Our Information Security Officer is accountable for oversight, risk assessment and reporting on our information security program, leveraging the Director of Information Technology Infrastructure and other resources as needed. Responsibilities include cybersecurity risk assessment, defense operations, incident response, vulnerability assessment, threat intelligence, identity access governance, third-party risk management, board training, employee training, and business resilience. The foregoing responsibilities are covered on a day-to-day basis by a first line of defense function, and our second line of defense function, including the Information Security Officer, provides guidance, oversight, monitoring and challenge of the first line’s activities. The second line of defense function is separated from the first line of defense function through organizational structure and ultimately reports directly to the board of directors with a functional reporting line to the Chief Operations/Risk Officer. Both the first line of defense and the second line of defense are subject to experience and professional education requirements. In particular, our Information Security Officer has substantial relevant expertise and formal training in the areas of information security and cybersecurity risk management. Our board of directors has approved management committees including the Information Technology Steering Committee, which focuses on technology impact and business impact. This committee provides oversight and governance of the technology program and the information security program. This committee is chaired jointly by the Information Security Officer and Director of Information Technology Infrastructure and made up of key departmental managers from throughout the entire company.

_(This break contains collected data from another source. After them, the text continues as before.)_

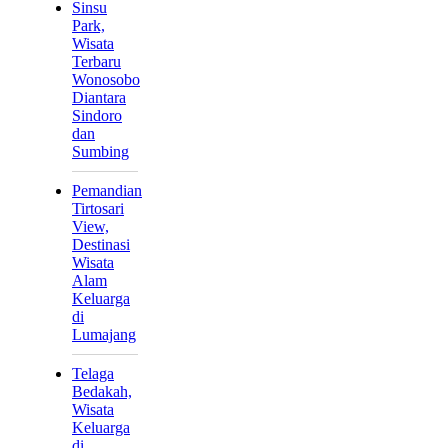
Sinsu
Park,
Wisata
Terbaru
Wonosobo
Diantara
Sindoro
dan
Sumbing
Pemandian
Tirtosari
View,
Destinasi
Wisata
Alam
Keluarga
di
Lumajang
Telaga
Bedakah,
Wisata
Keluarga
di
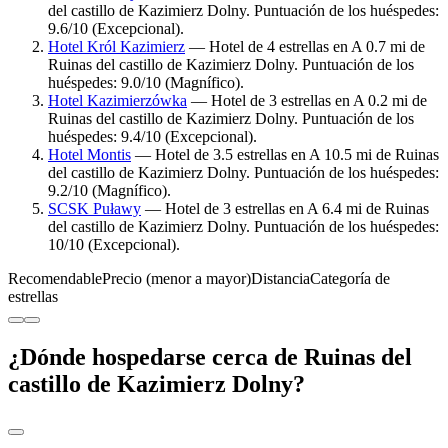
del castillo de Kazimierz Dolny. Puntuación de los huéspedes:
9.6/10 (Excepcional).
Hotel Król Kazimierz
— Hotel de 4 estrellas en A 0.7 mi de
Ruinas del castillo de Kazimierz Dolny. Puntuación de los
huéspedes: 9.0/10 (Magnífico).
Hotel Kazimierzówka
— Hotel de 3 estrellas en A 0.2 mi de
Ruinas del castillo de Kazimierz Dolny. Puntuación de los
huéspedes: 9.4/10 (Excepcional).
Hotel Montis
— Hotel de 3.5 estrellas en A 10.5 mi de Ruinas
del castillo de Kazimierz Dolny. Puntuación de los huéspedes:
9.2/10 (Magnífico).
SCSK Puławy
— Hotel de 3 estrellas en A 6.4 mi de Ruinas
del castillo de Kazimierz Dolny. Puntuación de los huéspedes:
10/10 (Excepcional).
Recomendable
Precio (menor a mayor)
Distancia
Categoría de
estrellas
¿Dónde hospedarse cerca de Ruinas del
castillo de Kazimierz Dolny?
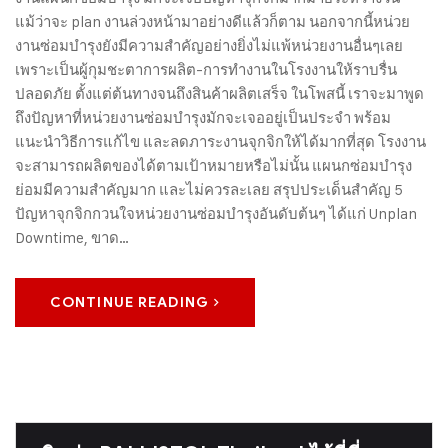
แม้ว่าจะ plan งานล่วงหน้ามาอย่างดีแล้วก็ตาม นอกจากนี้หน่วย
งานซ่อมบำรุงยังมีความสำคัญอย่างยิ่งไม่แพ้หน่วยงานอื่นๆเลย
เพราะเป็นผู้กุมชะตาการผลิต-การทำงานในโรงงานให้ราบรื่น
ปลอดภัย ตั้งแต่ต้นทางจนถึงสินค้าผลิตเสร็จ ในโพสนี้ เราจะมาพูด
ถึงปัญหาที่หน่วยงานซ่อมบำรุงมักจะเจออยู่เป็นประจำ พร้อม
แนะนำวิธีการแก้ไข และลดภาระงานจุกจิกให้ได้มากที่สุด โรงงาน
จะสามารถผลิตของได้ตามเป้าหมายหรือไม่นั้น แผนกซ่อมบำรุง
ย่อมมีความสำคัญมาก และไม่ควรละเลย สรุปประเด็นสำคัญ 5
ปัญหาจุกจิกกวนใจหน่วยงานซ่อมบำรุงอันดับต้นๆ ได้แก่ Unplan
Downtime, ขาด…
CONTINUE READING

Two executive leadership team members oversee this committee.

 

The Information Security Officer reports summaries of key issues, including significant cybersecurity and/or privacy incidents, to the Audit & Compliance Committee of our board of directors on a quarterly basis (or more frequently as may be required by the Incident Response Plan).The Audit & Compliance Committee of our board of directors is responsible for overseeing our information security and technology programs, including management’s actions to identify, assess, mitigate, and remediate or prevent material cybersecurity issues and risks. Our Information Security Officer also provides quarterly reports to the Audit & Compliance Committee of our board of directors regarding the information security program and the technology program, key enterprise cybersecurity initiatives, and other matters relating to cybersecurity processes. The executive leadership team and the board of directors review and approve our information security and technology budgets and strategies annually.

 

Additionally, the Audit & Compliance Committee of our board of directors reviews our cyber security risk profile on a quarterly basis and provides a report to the full board of directors at no later than the next board meeting after their meetings.